For some countries, like Kenya, we have HIV data for 2 years: 2003 and 2008, while for others like Zimbabwe, we have data for 2005, 2010 and 2015

So, for each country, I need to:

1. append men and women's data, then merge this with HIV test results for a specific year;
2. repeat the same for the next year,
3. append data of year1, year2, year3;
4. Then finally, pool all these data together to create a dataset for all countries, for all years for which they HIV data.


I have already:
a) selected a subset of variables I needed to be sure they are consistent across countries, and years; including the various survey-specific variables - stratum, psu, etc
(b) renamed the male variables, from mv* to v*;
(c) dumped all the datasets (men, women, HIV) into one main datafile, that I will use as my working directory.
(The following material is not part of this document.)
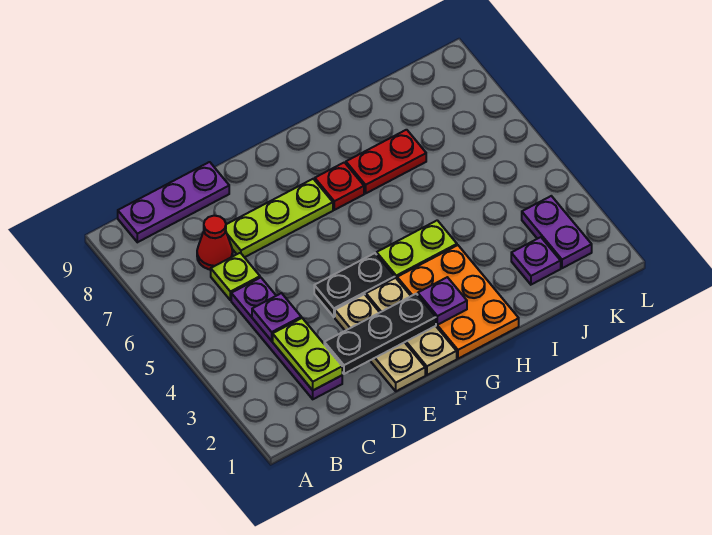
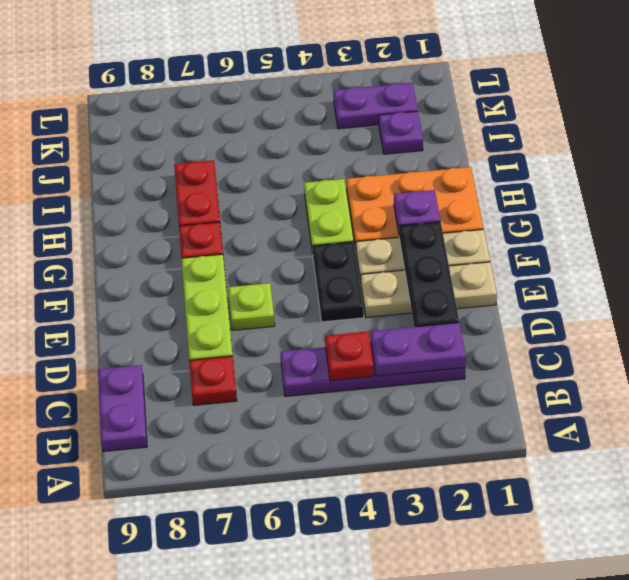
purple plate B9:D9 level 1 -> purple plate B9:C9 level 1
lime plate C2:C3 level 2 -> purple plate C2:C3 level 2
purple plate C4 level 2 -> red plate C4 level 2
lime plate C6 level 1 -> lime plate E6 level 1
red cone C7 level 1 -> red plate C7 level 1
Here is the process I have outlined, and I will appreciate some comments and suggestions:


/* sort Kenya2003 women's data by key variables */

use Kenya2003_Individual.data, clear
sort v001 v002 v003
save Kenya2003_women1.dta, replace

/* sort Kenya2003 men's data by key variables - note, variables already renamed from mv* to v* */
use Kenya2003_male.dta, clear
sort v001 v002 v003
save Kenya2003_male1.dta, replace

/* call Kenya2003 HIV data, rename key variables, then sort */
use Kenya2003_HIV.dta
ren hivclust v001
ren hivnumb v002
ren hivline v003
sort v001 v002 v003
save Kenya2003_HIV1.dta, replace

/* Append Kenya2003 men to women */
use Kenya2003_women1.dta, clear
append using Kenya2003_male1.dta
save KenyaWomenMen.dta, replace

/* Merge HIV data into the combined Kenya 2003 men and women file */
use KenyaWomenMen.dta, clear
sort v001 v002 v003
merge merge v001 v002 v003 using Kenya2003_HIV1.dta
save Kenya2003_HIV_MenWomen.data, replace.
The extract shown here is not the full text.